#### TASK DESCRIPTION:
Set every line of the data down again exactly, and keep the pictures out.

★ ★ ★ ★ ★

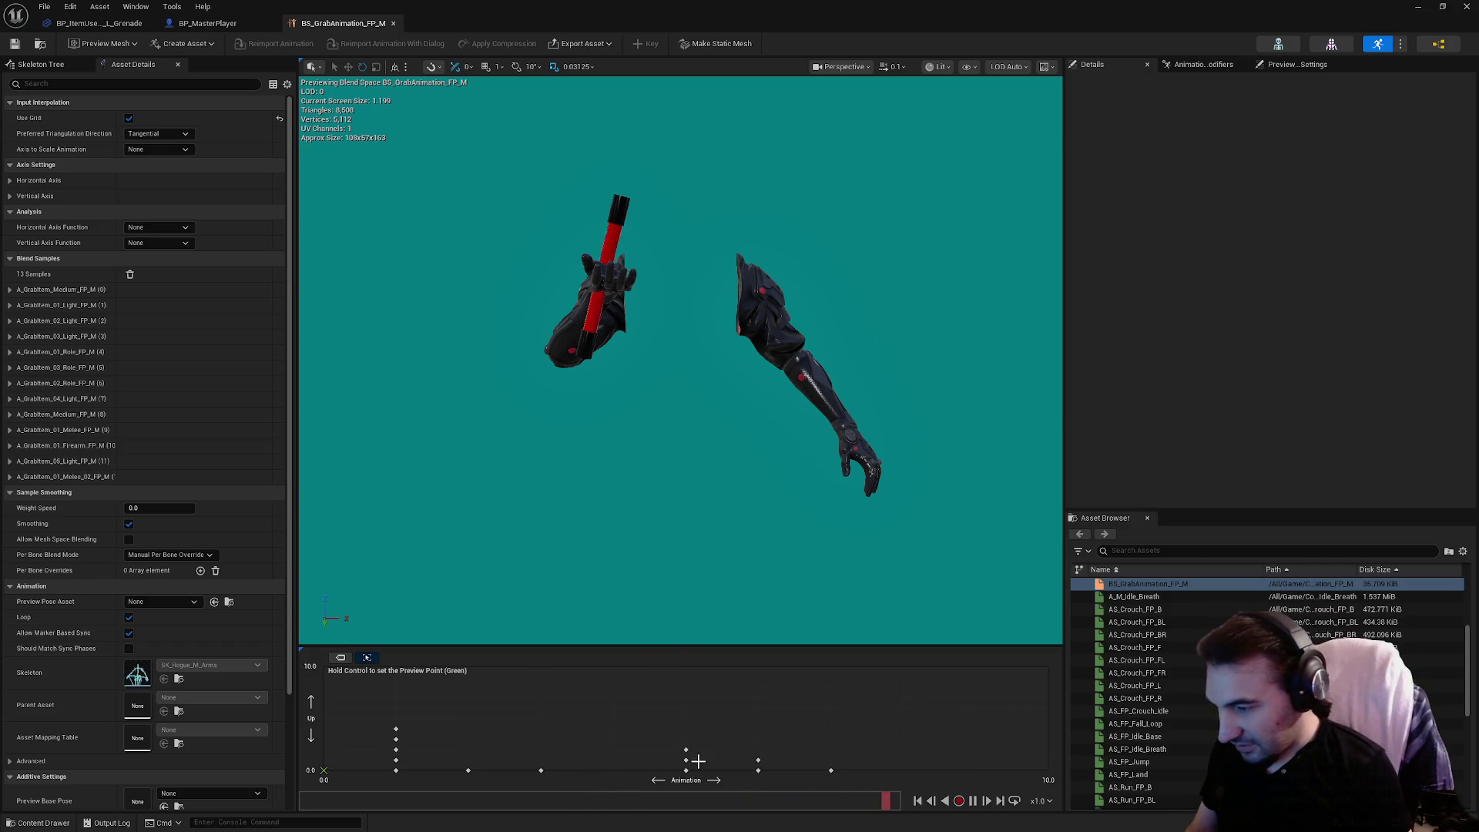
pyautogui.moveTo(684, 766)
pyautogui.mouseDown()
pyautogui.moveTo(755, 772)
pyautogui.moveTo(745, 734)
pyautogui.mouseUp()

★ ★ ★ ★ ★

#### EXERCISE RESPONSE:
pyautogui.moveTo(684, 766)
pyautogui.mouseDown()
pyautogui.moveTo(755, 772)
pyautogui.moveTo(745, 734)
pyautogui.mouseUp()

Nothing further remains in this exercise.